(Chiba) After the years of pandemic, the Tokyo Game Show, one of the largest video game fairs in the world, returns on a large scale near the Japanese capital, where visitors can discover the latest trends until Sunday.

This show, launched in 1996, has not been a major venue for international gaming announcements for years. But while the American E3, one of the industry’s main global events, bowed out this year, the Tokyo Game Show (TGS) wishes to excel in its role as a popular Japanese gaming festival.

“Compared to last year, there are a lot of exhibitors, which means that the TGS is very lively, it’s a very good thing,” rejoices Keisuke Kikumoto, video game teacher, to AFP. at the Nihon Kogakuin school, whose students came to show off some of their creations.

After three editions reduced or organized online due to COVID-19, the organizers announce for these four days – the first two of which are reserved for professionals and the media – a record number of 787 exhibitors and 2,291 games presented, on consoles, mobile or PC.

Visitors facing the sweltering heat of the TGS exhibition halls in the far suburbs of the capital can try highly anticipated local games like Final Fantasy VII Rebirth, the second part of the remake of the famous role-playing game from the 1990s, the fighting game Tekken 8 or Like a Dragon 8, the latest installment in the Yakuza series.

Formerly reserved for consoles, many of these games are now being released on PC, a platform that has been rapidly developing in Japan in recent years, where the video game market is largely dominated by mobile games.

“Before COVID-19, PC gaming was not very visible” in the country, William Yagi-Bacon, vice president of digital sales for Japanese gaming giant Capcom, noted Thursday, explaining that lifestyles more homebodies linked to the pandemic had led many players to try it.

“Over the past five years, Japan has been one of the fastest growing major markets in the world on Steam,” said Erik Peterson, a manager of this PC gaming platform.

Revenues generated by PC games in Japan increased in 2022 by 43% year-on-year to 189.2 billion yen (1.2 billion euros at current prices), according to the Kadokawa Ascii research institute.

A number of social media influencers also walk the aisles of the show, such as the Franco-Japanese Remi Anri Doi, former captain of the Japanese handball team and one of the most followed TikTok users in the archipelago.

“Since I do live streams of video games, it gives me the opportunity to stay up to date with new titles, meet other creators and get new ideas,” he explains to the AFP, saying it was particularly interested in the use of NFTs (“non-fungible token”) in games.
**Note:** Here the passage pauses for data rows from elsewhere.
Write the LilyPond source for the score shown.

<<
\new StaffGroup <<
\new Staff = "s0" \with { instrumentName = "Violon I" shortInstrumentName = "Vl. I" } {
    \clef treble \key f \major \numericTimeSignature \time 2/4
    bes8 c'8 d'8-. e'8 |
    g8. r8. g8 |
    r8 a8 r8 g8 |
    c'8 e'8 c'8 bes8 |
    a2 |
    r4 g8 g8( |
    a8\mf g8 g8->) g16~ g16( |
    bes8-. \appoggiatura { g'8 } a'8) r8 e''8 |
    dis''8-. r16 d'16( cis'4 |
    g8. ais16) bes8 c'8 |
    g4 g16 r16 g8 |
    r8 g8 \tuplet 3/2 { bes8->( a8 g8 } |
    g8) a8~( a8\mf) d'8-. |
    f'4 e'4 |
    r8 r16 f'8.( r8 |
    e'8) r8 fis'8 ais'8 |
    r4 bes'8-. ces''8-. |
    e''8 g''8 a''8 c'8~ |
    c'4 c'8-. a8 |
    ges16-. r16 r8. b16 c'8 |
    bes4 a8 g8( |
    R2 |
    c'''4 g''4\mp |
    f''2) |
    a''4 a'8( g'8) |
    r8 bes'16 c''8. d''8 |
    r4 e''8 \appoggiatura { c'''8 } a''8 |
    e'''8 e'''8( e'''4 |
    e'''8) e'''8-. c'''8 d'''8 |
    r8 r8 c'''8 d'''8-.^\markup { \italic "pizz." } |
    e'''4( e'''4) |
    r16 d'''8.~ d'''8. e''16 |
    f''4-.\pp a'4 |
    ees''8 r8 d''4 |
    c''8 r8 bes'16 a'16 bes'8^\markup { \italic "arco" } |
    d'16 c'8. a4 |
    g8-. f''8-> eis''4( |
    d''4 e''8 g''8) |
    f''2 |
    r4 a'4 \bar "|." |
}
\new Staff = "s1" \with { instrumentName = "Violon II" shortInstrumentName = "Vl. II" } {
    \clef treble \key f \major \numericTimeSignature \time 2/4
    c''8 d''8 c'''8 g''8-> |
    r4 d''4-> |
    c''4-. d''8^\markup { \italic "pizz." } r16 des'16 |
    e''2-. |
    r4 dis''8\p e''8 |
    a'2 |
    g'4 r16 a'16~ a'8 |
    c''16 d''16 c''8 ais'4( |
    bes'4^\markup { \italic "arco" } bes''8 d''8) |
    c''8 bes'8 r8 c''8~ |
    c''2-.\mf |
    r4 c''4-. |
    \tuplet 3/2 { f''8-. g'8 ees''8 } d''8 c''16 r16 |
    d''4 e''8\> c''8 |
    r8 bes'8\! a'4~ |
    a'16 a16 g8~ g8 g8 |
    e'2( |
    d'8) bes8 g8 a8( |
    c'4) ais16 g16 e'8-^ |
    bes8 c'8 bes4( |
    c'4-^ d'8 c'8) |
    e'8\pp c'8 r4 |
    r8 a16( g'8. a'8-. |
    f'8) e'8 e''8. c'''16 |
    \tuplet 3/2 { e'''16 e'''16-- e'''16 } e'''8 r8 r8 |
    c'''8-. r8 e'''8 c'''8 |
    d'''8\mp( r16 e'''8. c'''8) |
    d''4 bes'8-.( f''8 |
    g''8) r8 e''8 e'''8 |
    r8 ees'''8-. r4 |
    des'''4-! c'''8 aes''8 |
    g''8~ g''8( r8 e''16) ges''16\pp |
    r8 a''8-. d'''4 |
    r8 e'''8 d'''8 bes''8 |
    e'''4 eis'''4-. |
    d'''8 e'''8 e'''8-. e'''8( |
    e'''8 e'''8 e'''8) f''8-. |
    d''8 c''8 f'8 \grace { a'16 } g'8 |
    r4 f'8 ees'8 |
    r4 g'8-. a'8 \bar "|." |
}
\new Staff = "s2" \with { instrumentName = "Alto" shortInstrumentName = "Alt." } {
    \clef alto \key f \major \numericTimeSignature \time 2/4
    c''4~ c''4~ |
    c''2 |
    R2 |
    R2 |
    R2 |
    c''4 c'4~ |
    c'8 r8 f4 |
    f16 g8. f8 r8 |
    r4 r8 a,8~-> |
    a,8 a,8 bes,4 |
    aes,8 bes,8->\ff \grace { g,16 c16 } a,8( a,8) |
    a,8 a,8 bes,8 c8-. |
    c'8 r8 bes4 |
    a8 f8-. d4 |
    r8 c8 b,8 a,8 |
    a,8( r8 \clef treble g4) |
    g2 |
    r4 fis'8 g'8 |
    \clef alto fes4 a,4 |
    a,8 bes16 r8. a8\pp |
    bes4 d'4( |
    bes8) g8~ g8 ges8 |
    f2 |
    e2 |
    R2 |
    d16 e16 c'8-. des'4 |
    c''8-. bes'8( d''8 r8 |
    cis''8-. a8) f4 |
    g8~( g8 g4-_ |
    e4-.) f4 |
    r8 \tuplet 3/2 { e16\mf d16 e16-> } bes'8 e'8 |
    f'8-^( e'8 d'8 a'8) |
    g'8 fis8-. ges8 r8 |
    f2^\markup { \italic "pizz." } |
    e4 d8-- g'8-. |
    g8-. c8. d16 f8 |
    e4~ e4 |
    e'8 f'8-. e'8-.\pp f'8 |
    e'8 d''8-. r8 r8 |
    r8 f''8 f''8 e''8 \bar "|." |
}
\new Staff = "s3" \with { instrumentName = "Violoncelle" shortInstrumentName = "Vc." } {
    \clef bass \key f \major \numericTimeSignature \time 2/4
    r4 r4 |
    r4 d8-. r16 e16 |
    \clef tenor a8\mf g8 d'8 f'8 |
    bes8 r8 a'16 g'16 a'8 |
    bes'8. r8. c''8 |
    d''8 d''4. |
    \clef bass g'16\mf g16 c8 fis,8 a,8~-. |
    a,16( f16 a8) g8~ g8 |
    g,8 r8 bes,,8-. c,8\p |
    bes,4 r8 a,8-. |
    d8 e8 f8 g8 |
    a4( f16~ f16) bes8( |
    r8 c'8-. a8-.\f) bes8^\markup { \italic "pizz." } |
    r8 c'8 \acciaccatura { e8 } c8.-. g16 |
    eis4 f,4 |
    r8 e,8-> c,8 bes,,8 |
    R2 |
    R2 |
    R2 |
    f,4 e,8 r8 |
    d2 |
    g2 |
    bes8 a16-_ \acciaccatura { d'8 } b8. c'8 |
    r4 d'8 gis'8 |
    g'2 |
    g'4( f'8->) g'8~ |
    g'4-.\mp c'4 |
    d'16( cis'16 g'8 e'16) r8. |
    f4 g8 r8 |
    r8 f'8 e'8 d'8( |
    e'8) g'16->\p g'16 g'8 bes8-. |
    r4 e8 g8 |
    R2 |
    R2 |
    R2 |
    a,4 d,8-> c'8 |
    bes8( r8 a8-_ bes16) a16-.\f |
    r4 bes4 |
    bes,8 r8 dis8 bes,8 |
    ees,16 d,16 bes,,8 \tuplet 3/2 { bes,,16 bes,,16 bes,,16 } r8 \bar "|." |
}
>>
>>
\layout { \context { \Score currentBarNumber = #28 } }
These unique digital works exist thanks to blockchain technology, on which cryptocurrencies are also based. In video games, they are associated, for example, with characters or cards that players can exchange or monetize.

This practice is denounced by some players as a form of cynicism and frowned upon by certain publishers like Mojang, which announced last year that it would no longer accept NFTs in its game Minecraft, deemed contrary to its “spirit “.

“In classic games, the objects that you have crafted or evolved only exist in the game, but with blockchain, they become “assets” owned by the player, who can use them even if the game does not “exists no longer, or even in another game,” Akari Oeda, communications manager for the company Oasys, explains to AFP.

This company, developing its own blockchain for video games, has established partnerships with many major publishers, particularly in Japan (Square Enix, Bandai Namco, Sega, etc.) and in South Korea, where the fun applications of this technology are experiencing strong growth. craze.

Among the TGS exhibitors, the French company Ubisoft is also presenting its experimental title Champions Tactics due out in 2024, a game based on this technology which features fights between NFT figurines.